28 janvier 2019

Le capitalisme de la séduction


« Le capitalisme de la séduction » est un texte de Michel Clouscard, rédigé au début des années 80, peu après l’élection de François Mitterrand. C’est un décodage du mode de vie construit par la société de consommation, vue sous l’angle d’une stratégie de classes. Ce travail est aussi, pour Clouscard, l’occasion de reprendre le travail de Baudrillard (nombreuses références implicites), pour l’inscrire dans une lecture marxiste, en termes de lutte des classes et de rendement dégressif du capital.

Pour comprendre ce mode de vie, nous dit Clouscard, il faut prêter attention aux objets anodins qui peuplent nos vies. Comprendre, surtout, qu’ils ne sont pas là par hasard. Qu’il y a une logique derrière cette avalanche de produits de consommation. Une avalanche qui dévale vers nos cerveaux, et qui, littéralement, les occupe.

----

Recopiez fidèlement le passage du texte étudié en partant des mots « Pour comprendre ce » et en vous arrêtant après « littéralement, les occupe. ».

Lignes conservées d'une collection
----

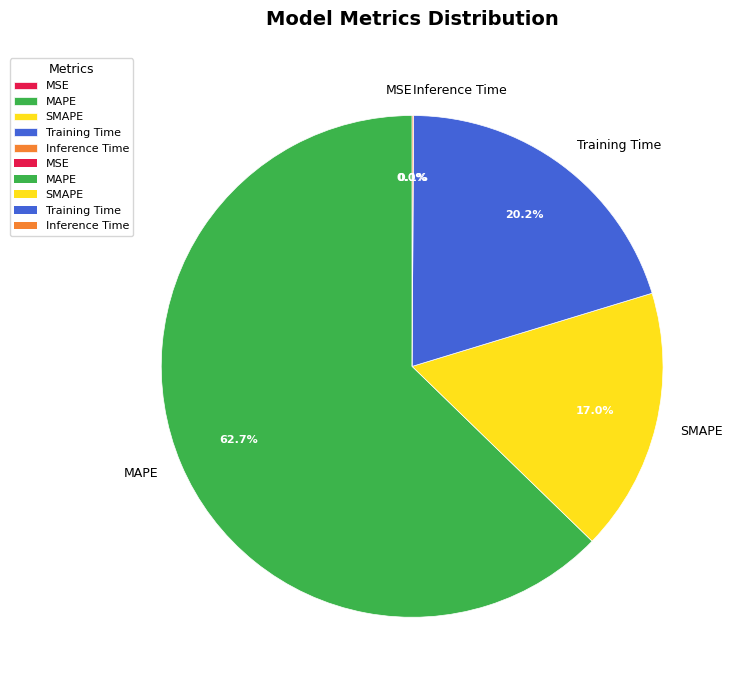

What is the total percentage of MAPE and SMAPE?

79.7%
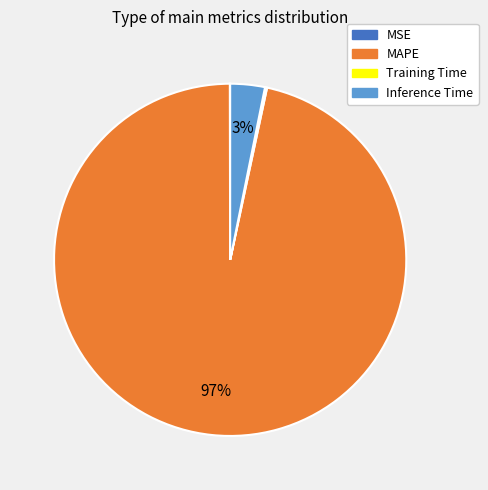

The MAPE slice represents 97% of the pie. True or false?

True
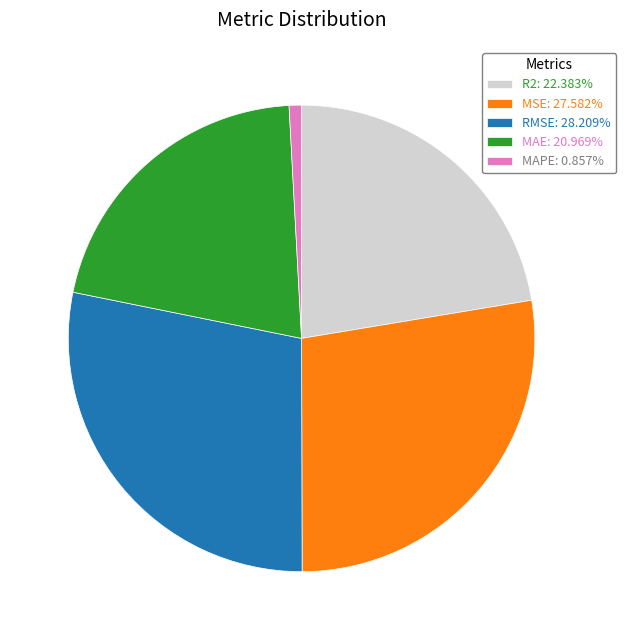

Is the sum of MAPE: 0.857% and RMSE: 28.209% greater than half?

No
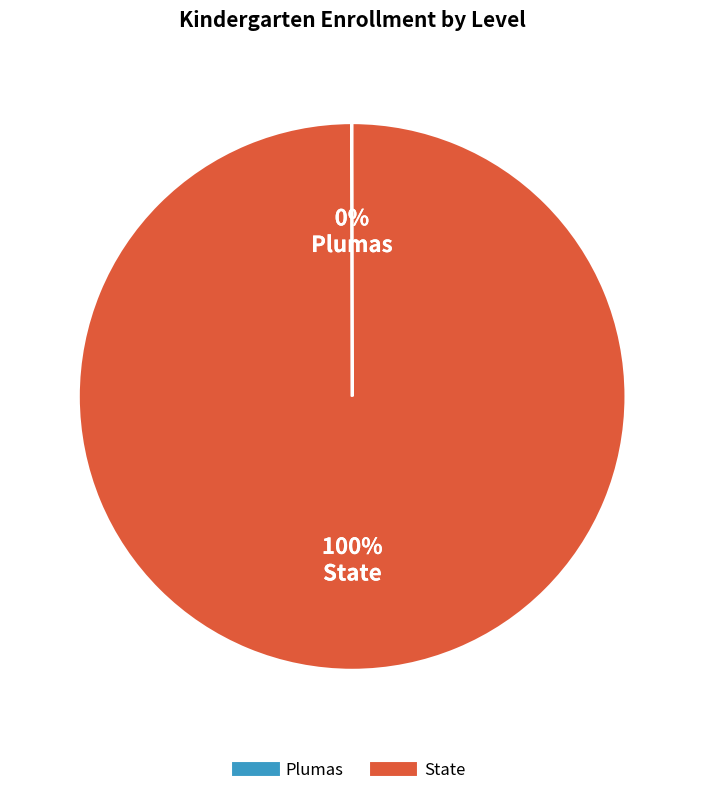

To the nearest percent, what portion does State represent?

100%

----

● **RÉPONSE RÉDIGÉE**
Pour comprendre ce mode de vie, nous dit Clouscard, il faut prêter attention aux objets anodins qui peuplent nos vies. Comprendre, surtout, qu’ils ne sont pas là par hasard. Qu’il y a une logique derrière cette avalanche de produits de consommation. Une avalanche qui dévale vers nos cerveaux, et qui, littéralement, les occupe.